[Wikimedia-l] The case for supporting open source machine translation

Fri Apr 26 17:57:54 UTC 2013

On Fri, Apr 26, 2013 at 1:24 PM, Bjoern Hoehrmann <derhoermi at gmx.net> wrote:
> * Erik Moeller wrote:
>>Are there open source MT efforts that are close enough to merit
>>scrutiny?
>
> Wiktionary. If you want to help free software efforts in the area of
> machine translation, then what they seem to need most is high quality
> data about words, word forms, and so on, in a readily machine-usable
> form, and freely licensed.

Yes.  Finding a way to capture and integrate the work OmegaWiki has
done into a new Wikidata-powered Wiktionary would be a useful start.
And we've already sort of claimed the space (though we are neglecting
it) -- it's discouraging to anyone else who might otherwise try to
build a brilliant free structured dictionary that we are *so close* to
getting it right.

><       [ Andrea's ideas about using Wikisource to improve OCR tools ]
>
> I built various tools that could be fairly easily adapted for this, my
> http://www.google.com/search?q=site:lists.w3.org+intitle:hoehrmann+ocr
> notes are available. One of the tools for instance is a diff tool, see
> image at <http://lists.w3.org/Archives/Public/www-archive/2012Apr/0031>.

I hope the related GSOC project gets support.  Getting mentoring from
Tesseract team members seems like a handy way to keep the projects
connected.

Tim Starling writes:
> We could basically clone the frontend component of Google Translate,
> and use Moses as a backend. The work would be mostly JavaScript...
> the next job would be to develop a corpus sharing site, hosting any
> available freely-licensed output of the frontend tool.

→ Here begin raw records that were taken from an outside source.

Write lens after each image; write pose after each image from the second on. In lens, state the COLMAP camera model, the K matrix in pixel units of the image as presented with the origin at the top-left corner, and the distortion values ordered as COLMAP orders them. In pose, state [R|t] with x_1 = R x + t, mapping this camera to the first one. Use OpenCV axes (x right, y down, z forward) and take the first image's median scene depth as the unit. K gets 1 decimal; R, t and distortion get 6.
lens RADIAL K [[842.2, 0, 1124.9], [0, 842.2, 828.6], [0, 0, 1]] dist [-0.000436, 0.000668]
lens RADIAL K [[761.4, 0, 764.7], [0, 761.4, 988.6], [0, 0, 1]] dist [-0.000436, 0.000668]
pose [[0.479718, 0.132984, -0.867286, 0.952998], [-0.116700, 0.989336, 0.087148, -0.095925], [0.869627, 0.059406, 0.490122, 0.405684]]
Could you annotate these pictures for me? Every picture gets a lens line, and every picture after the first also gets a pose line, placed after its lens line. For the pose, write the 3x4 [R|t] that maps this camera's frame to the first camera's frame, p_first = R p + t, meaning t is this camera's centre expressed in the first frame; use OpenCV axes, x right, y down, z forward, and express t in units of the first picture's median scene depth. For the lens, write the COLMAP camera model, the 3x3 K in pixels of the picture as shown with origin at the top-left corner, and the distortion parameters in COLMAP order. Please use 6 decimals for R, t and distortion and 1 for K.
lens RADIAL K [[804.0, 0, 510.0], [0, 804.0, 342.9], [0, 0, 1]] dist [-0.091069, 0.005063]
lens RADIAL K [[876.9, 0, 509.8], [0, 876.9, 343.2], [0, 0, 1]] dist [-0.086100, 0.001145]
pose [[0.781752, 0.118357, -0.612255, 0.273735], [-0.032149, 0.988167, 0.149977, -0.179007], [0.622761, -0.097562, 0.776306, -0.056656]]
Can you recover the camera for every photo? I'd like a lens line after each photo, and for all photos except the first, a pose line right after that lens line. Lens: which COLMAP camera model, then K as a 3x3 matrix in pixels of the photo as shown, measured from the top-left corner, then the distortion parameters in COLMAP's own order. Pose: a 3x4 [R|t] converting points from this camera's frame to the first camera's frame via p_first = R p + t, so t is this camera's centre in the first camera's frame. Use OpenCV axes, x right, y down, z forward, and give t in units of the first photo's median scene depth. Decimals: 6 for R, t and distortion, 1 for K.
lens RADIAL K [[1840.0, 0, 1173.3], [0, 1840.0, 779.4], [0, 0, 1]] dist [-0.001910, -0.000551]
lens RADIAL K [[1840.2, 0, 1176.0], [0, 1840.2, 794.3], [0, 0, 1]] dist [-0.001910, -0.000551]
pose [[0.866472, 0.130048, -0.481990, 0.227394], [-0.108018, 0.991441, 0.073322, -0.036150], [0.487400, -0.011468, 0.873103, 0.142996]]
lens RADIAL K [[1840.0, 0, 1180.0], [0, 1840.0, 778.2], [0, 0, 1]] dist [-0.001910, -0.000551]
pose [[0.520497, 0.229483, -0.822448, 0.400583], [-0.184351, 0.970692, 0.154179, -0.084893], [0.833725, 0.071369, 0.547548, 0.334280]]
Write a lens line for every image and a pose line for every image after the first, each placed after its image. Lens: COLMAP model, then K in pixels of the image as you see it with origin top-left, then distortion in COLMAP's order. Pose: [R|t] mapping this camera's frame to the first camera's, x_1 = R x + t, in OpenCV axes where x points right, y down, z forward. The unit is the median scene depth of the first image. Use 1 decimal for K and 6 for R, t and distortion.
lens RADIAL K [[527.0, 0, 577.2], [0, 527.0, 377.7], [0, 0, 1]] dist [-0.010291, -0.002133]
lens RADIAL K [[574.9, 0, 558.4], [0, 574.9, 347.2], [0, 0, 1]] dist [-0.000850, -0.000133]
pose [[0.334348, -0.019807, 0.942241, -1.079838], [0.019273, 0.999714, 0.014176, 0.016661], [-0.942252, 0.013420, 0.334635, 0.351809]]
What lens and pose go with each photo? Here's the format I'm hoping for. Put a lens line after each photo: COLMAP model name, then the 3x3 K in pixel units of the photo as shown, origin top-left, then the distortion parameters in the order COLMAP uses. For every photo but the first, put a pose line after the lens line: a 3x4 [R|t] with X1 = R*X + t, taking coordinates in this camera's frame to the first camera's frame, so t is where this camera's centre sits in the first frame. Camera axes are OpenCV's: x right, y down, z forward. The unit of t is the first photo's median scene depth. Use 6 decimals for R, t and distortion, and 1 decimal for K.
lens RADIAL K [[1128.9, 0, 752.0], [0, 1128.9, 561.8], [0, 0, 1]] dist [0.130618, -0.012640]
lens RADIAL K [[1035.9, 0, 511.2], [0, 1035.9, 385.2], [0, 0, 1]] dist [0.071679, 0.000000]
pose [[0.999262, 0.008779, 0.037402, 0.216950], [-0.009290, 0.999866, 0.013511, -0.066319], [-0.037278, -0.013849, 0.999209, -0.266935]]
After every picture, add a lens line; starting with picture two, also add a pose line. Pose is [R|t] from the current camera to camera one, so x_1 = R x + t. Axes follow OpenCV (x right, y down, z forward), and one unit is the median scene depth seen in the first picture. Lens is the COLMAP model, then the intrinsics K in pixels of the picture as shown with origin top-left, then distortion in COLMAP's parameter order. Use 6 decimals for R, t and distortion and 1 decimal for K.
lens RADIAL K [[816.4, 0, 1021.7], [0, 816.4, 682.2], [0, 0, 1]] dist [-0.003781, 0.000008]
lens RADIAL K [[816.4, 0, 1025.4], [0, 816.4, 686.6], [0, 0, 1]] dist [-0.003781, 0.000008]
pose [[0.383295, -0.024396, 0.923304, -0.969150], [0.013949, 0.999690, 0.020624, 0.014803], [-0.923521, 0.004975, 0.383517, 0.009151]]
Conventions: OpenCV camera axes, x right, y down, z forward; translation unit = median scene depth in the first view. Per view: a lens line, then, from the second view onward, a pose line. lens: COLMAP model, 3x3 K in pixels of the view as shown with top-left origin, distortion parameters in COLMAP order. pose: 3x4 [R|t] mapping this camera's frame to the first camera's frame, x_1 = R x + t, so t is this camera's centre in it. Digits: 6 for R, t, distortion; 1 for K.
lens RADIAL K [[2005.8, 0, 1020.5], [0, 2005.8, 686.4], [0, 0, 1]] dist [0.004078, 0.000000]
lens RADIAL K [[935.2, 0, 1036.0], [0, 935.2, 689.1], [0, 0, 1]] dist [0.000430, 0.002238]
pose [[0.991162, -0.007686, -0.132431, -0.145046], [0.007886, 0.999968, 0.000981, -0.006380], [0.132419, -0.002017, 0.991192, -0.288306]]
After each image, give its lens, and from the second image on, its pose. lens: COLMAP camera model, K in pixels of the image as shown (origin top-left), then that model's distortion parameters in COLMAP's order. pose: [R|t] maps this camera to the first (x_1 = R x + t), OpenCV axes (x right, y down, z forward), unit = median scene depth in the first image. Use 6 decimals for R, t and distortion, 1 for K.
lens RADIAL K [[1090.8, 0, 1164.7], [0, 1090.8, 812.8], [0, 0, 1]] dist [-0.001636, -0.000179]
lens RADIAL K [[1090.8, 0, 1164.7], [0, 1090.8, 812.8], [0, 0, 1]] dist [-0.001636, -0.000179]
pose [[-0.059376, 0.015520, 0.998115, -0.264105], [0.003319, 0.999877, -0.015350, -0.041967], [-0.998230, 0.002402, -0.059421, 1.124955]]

This would be most useful.  There are often short quick translation
projects that I would like to do through this sort of TM-capturing
interface; for which the translatewiki prep-process is rather time
consuming.

We can set up a corpus sharing site now, with translatewiki - there is
already a lot of material there that could be part of it.  Different
corpora (say, encyclopedic articles v. dictionary pages v. quotes)
would need to be tagged for context.  And we could start letting
people upload their own freely licensed corpora to include as well.
We would probably want a vetting process before giving users the
import tool; or a quarantine until we had better ways to let editors
revert / bulk-modify entire imports.

SJ